(Job): Copy each line of the records below that has "Angkutan" in it.
__________________________________________________
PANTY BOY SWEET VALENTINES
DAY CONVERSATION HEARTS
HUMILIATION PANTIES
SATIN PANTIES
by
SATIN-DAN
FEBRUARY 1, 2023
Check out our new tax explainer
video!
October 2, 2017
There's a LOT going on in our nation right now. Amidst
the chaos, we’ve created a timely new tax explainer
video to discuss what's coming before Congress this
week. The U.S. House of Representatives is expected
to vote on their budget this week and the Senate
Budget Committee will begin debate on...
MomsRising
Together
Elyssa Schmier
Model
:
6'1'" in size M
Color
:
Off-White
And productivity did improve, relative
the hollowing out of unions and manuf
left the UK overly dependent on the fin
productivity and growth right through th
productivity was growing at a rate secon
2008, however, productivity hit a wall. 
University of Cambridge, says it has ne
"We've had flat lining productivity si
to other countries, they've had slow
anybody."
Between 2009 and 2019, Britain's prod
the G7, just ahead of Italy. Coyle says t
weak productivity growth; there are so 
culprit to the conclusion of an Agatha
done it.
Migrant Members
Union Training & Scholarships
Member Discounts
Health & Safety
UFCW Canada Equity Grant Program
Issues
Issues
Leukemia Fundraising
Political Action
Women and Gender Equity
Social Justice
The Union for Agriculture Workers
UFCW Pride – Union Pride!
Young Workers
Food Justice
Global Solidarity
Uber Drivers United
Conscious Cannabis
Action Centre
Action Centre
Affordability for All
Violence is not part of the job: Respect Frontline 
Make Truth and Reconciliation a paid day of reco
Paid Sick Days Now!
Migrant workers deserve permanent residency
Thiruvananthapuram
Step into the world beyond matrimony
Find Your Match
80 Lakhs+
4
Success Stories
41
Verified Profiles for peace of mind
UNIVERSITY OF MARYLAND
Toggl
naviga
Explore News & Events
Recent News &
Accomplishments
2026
__________________________________________________
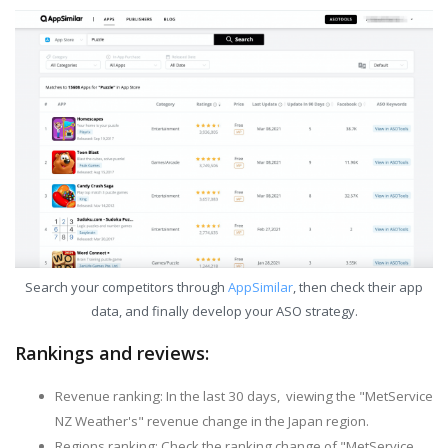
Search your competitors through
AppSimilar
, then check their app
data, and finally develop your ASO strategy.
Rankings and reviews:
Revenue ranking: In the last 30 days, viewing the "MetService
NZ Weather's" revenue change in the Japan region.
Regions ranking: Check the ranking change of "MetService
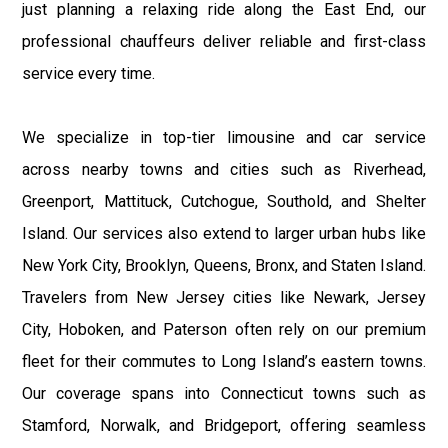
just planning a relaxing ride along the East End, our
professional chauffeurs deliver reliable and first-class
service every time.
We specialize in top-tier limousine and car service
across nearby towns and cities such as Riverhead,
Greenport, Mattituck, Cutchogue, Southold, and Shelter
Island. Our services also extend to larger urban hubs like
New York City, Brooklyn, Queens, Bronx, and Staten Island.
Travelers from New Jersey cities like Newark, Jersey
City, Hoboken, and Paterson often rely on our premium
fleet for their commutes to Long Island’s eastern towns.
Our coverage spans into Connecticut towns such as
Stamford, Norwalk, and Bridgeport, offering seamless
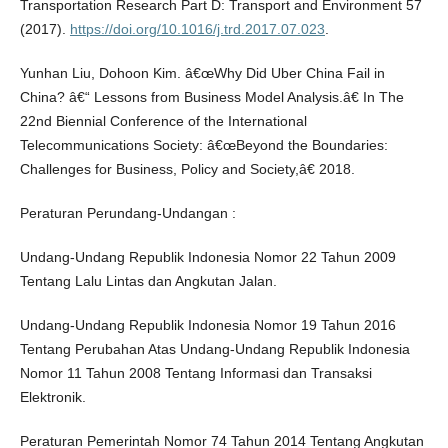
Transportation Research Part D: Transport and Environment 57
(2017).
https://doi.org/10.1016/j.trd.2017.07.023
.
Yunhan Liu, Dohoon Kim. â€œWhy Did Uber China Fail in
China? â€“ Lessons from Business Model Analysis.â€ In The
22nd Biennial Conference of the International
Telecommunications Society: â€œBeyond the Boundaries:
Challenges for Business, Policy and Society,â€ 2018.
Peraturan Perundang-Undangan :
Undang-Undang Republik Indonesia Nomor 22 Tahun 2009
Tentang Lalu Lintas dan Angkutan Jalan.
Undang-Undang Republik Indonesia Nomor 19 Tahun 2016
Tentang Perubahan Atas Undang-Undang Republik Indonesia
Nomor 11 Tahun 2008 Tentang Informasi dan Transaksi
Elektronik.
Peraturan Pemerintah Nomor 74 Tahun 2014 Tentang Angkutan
__________________________________________________
(Task result):
Tentang Lalu Lintas dan Angkutan Jalan.
Peraturan Pemerintah Nomor 74 Tahun 2014 Tentang Angkutan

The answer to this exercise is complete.